- _Exercise goal_: Output the lines of the rows below as a numbered list, without blank lines or pictures.

Dataset entries:
■ ■ ■ ■

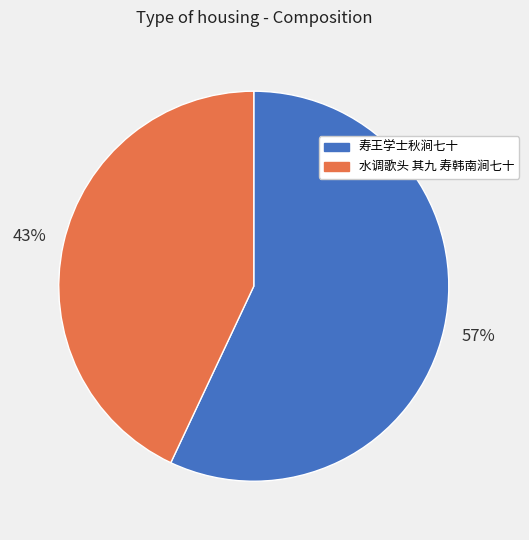

To the nearest percent, what is the average slice percentage?

50%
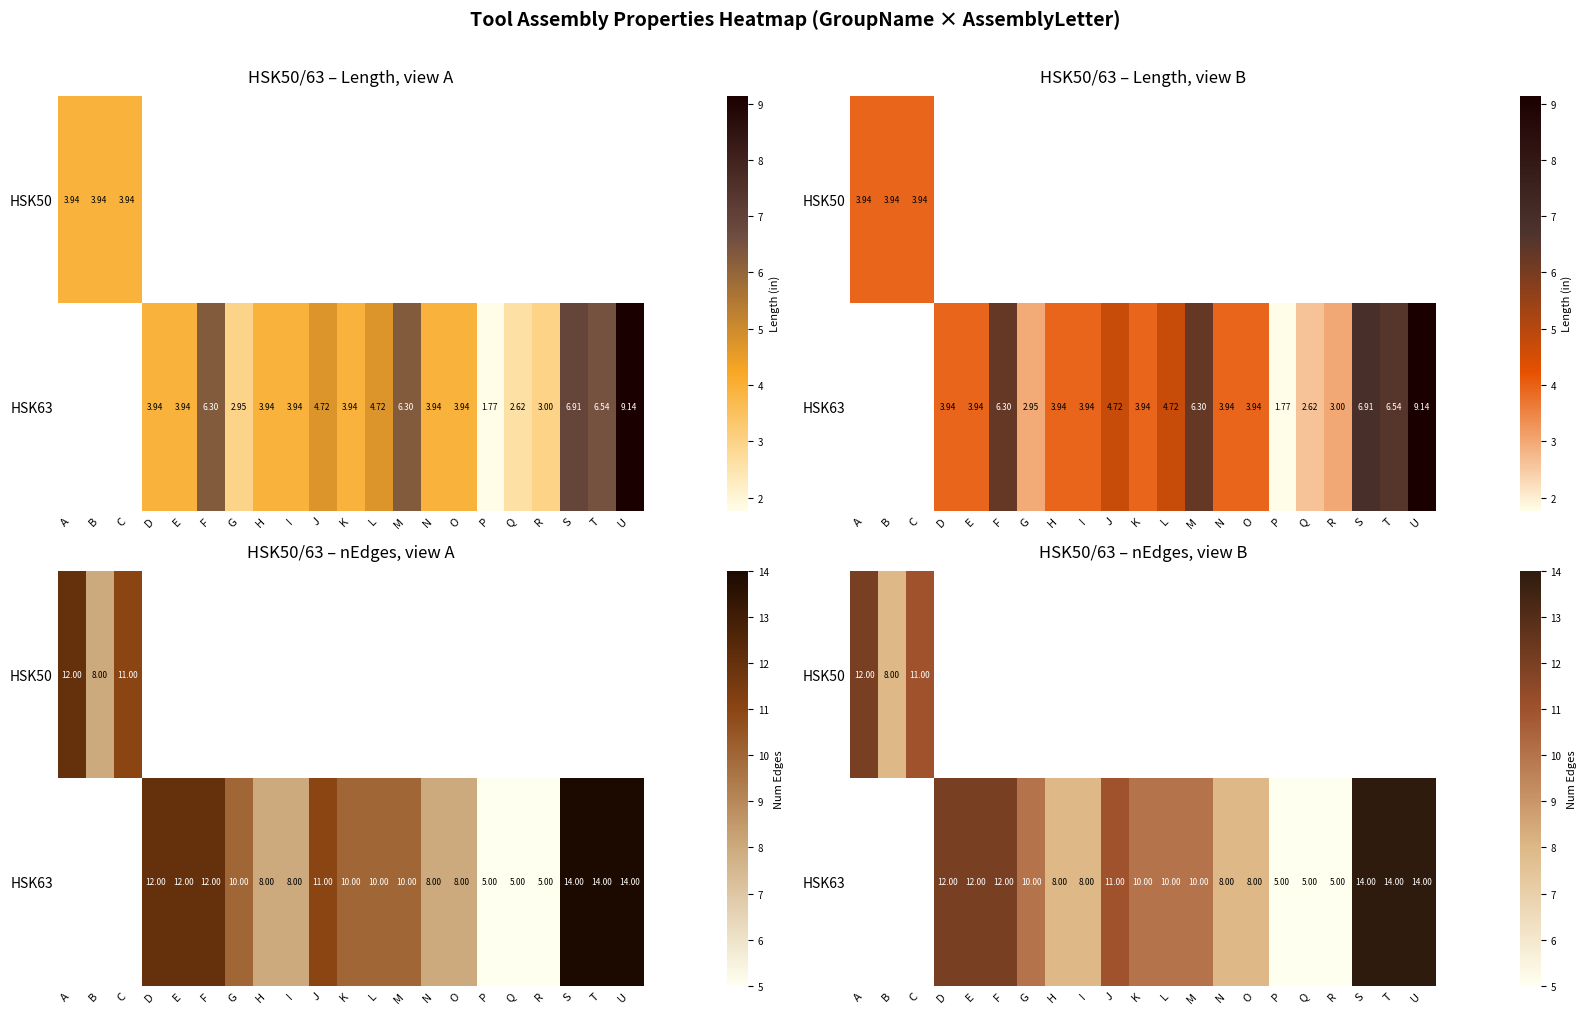

Which category has the lowest value in the HSK50 series?

B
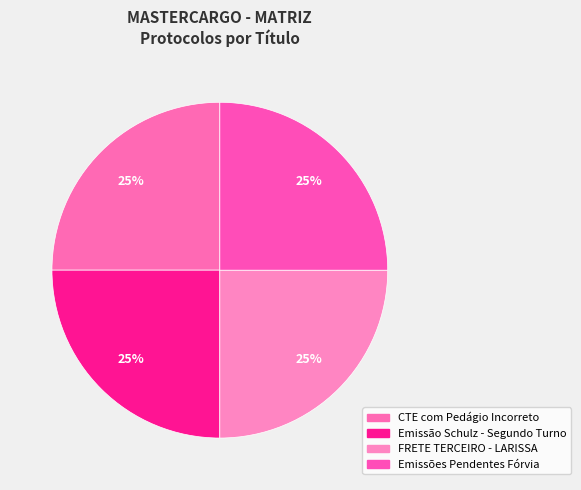

What is the smallest slice in the pie chart?

RES: Emissão Schulz - Segundo Turno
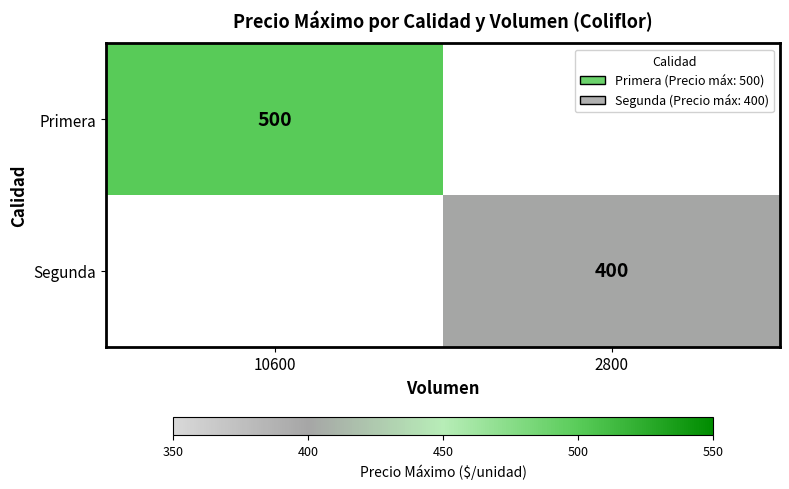

Which has a higher value, 2800 or 10600?

10600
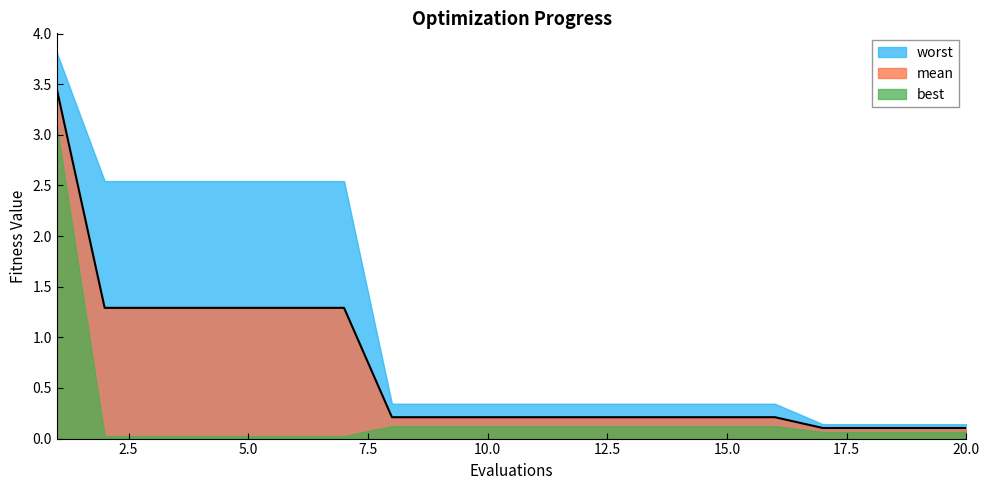

Which series has the largest total across all categories?

worst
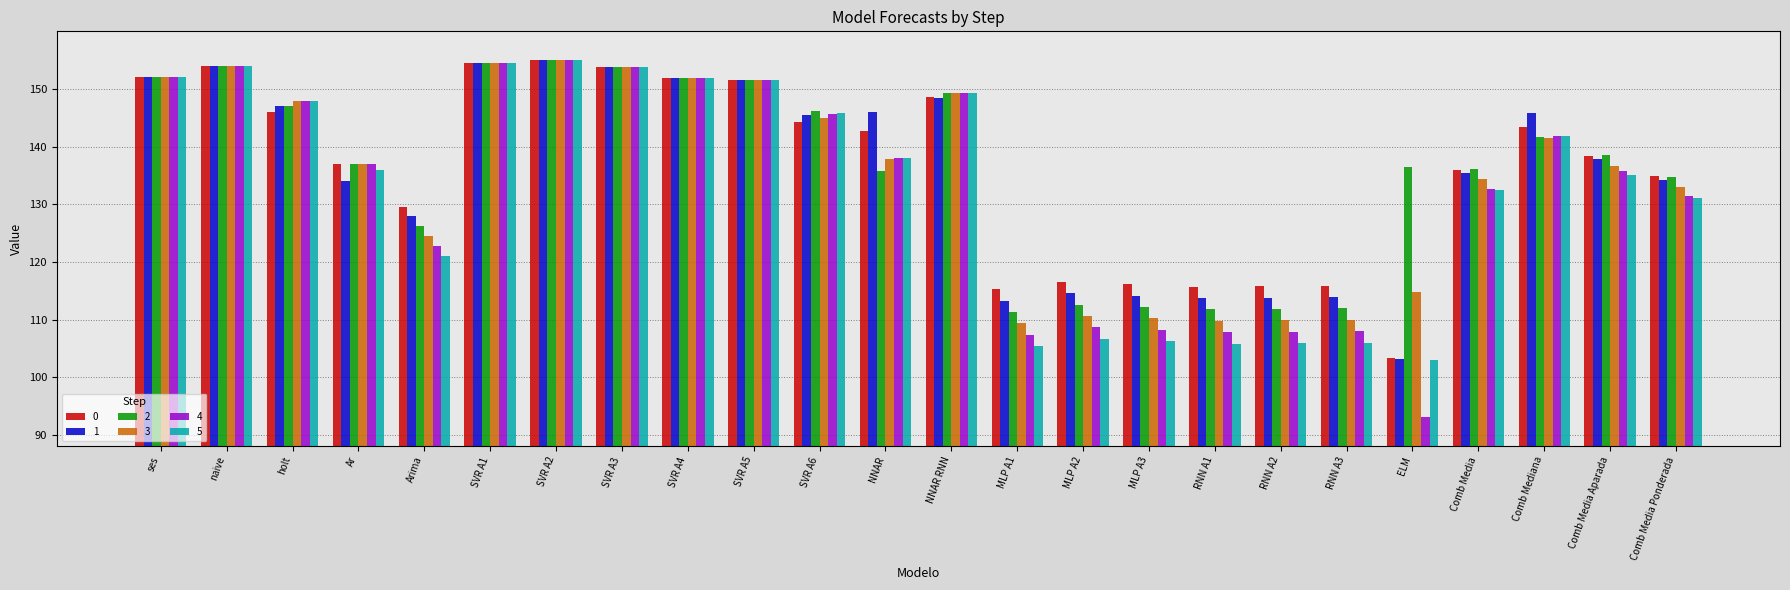

At how many categories does at least one series exceed 99?

24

■ ■ ■ ■

- _Task solution_:
1. To the nearest percent, what is the average slice percentage?
2. 50%
3. Which category has the lowest value in the HSK50 series?
4. B
5. What is the smallest slice in the pie chart?
6. RES: Emissão Schulz - Segundo Turno
7. Which has a higher value, 2800 or 10600?
8. 10600
9. Which series has the largest total across all categories?
10. worst
11. At how many categories does at least one series exceed 99?
12. 24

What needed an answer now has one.